In the data below, find every line with the word "Aktuelles" and copy it out.

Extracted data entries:
□ □ □
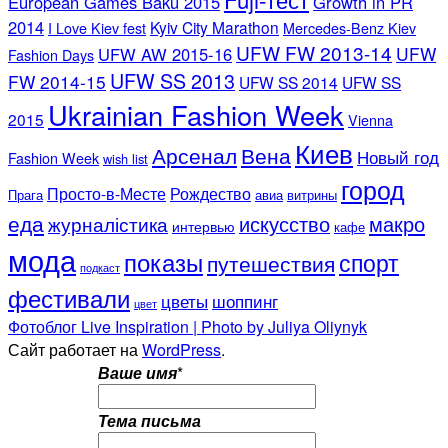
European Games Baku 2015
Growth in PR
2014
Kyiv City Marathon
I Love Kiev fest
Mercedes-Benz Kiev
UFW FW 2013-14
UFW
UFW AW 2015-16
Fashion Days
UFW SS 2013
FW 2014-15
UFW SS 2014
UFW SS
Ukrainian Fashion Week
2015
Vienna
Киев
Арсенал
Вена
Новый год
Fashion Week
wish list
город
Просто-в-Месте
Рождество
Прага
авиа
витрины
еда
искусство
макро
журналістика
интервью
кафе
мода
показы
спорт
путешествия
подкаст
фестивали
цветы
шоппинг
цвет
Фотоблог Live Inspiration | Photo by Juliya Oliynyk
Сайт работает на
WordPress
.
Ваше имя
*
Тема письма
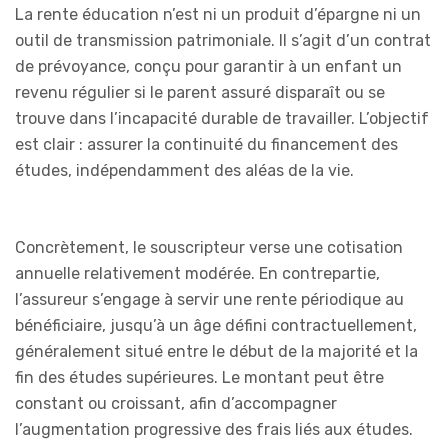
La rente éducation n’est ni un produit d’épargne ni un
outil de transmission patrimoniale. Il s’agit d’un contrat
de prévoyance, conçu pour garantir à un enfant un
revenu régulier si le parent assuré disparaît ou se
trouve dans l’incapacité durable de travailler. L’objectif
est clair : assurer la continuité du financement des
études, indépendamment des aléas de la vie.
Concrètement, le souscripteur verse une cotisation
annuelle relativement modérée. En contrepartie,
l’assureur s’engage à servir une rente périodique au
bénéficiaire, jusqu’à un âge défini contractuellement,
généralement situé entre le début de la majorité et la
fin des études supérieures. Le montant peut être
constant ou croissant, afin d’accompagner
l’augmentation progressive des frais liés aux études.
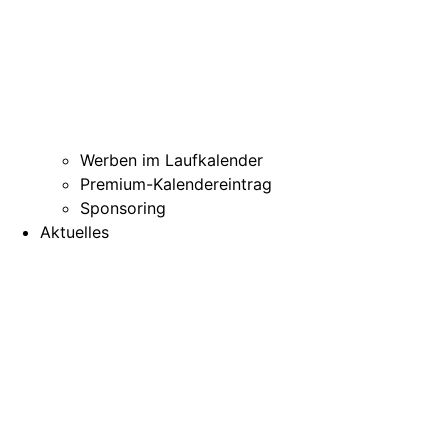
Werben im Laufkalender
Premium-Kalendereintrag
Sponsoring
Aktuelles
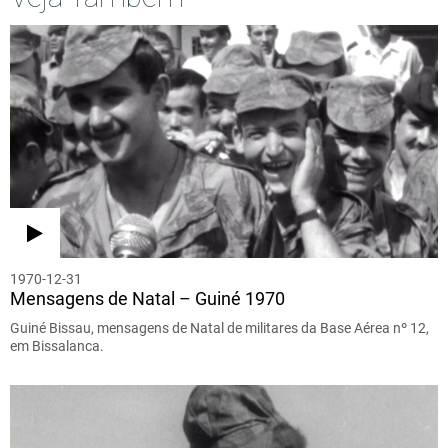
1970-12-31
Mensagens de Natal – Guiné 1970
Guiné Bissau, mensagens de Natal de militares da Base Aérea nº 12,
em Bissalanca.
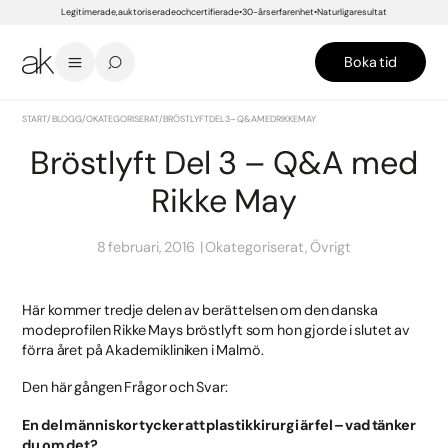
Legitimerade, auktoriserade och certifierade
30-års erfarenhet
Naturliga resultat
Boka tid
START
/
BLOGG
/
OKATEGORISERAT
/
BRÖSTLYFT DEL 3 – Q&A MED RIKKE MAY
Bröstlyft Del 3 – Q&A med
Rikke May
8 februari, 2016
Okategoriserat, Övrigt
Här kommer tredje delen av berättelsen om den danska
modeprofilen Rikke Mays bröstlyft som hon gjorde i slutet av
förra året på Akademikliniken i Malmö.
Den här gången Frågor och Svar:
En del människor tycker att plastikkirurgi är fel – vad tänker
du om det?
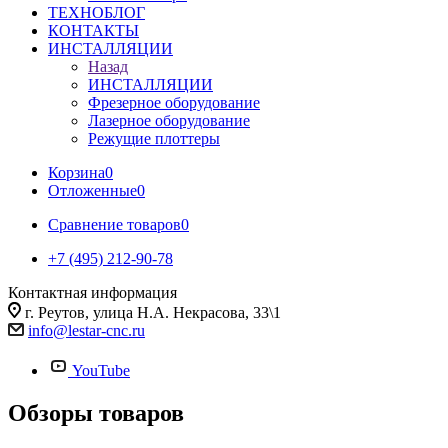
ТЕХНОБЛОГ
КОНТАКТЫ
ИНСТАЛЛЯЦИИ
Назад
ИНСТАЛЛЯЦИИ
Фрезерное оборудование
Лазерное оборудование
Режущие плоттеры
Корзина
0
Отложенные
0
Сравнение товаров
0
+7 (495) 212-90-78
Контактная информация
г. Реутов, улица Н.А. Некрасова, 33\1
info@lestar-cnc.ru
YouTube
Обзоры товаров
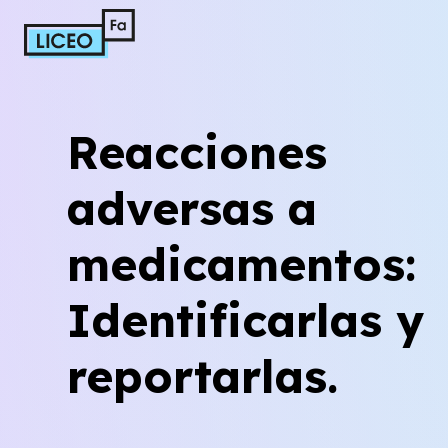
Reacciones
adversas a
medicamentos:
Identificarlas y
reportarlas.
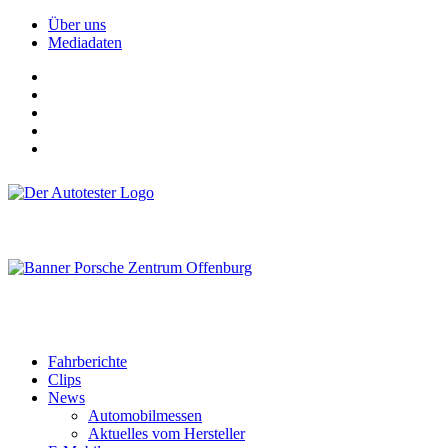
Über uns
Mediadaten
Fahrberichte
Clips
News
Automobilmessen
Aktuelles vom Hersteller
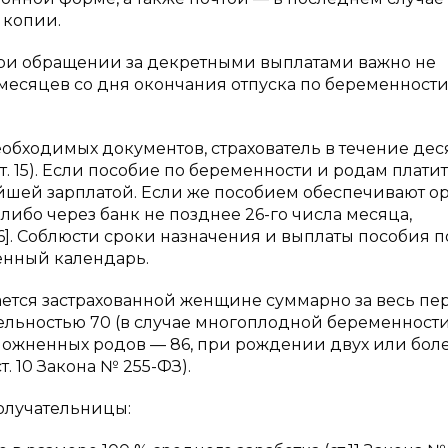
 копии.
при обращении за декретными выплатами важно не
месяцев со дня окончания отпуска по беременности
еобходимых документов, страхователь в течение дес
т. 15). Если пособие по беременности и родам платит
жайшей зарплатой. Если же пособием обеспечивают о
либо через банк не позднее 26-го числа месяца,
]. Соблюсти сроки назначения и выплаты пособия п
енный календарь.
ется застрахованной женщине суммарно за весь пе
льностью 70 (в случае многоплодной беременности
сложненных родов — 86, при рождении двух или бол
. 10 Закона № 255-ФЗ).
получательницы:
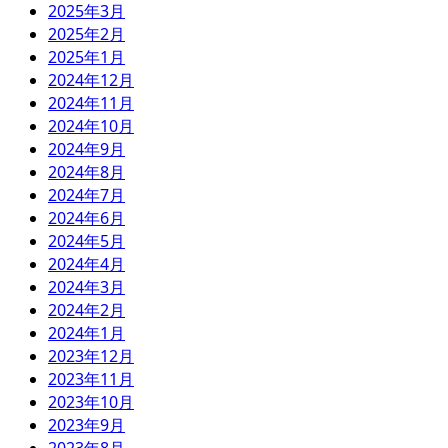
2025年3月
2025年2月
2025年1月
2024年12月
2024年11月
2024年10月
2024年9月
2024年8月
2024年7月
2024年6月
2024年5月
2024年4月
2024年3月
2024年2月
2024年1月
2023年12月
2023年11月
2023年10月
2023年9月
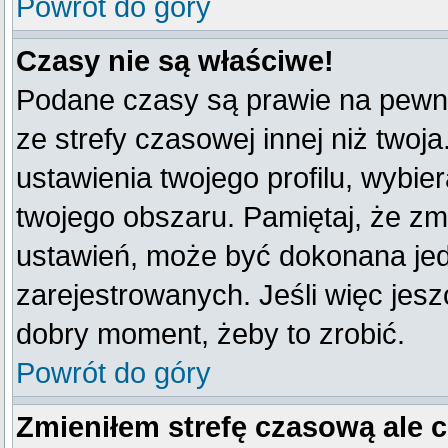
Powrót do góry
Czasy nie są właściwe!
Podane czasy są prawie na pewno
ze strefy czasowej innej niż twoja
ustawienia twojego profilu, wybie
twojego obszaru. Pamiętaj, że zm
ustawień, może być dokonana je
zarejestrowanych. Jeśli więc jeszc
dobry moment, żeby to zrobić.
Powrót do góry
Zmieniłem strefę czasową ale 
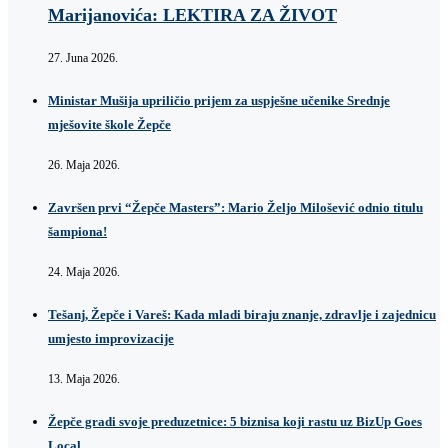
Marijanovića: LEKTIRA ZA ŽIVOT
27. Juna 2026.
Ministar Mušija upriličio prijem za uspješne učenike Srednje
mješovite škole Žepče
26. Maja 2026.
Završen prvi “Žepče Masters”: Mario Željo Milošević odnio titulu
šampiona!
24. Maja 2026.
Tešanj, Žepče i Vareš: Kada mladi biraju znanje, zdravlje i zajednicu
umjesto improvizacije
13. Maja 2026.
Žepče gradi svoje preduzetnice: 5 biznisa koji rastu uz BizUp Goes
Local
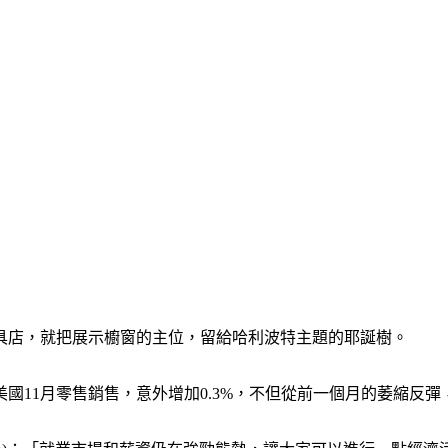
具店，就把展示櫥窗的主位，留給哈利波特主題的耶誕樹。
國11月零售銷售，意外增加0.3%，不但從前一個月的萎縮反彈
□ □ □
=== ANSWER TO THE PROBLEM ===
Aktuelles
Aktuelles vom Hersteller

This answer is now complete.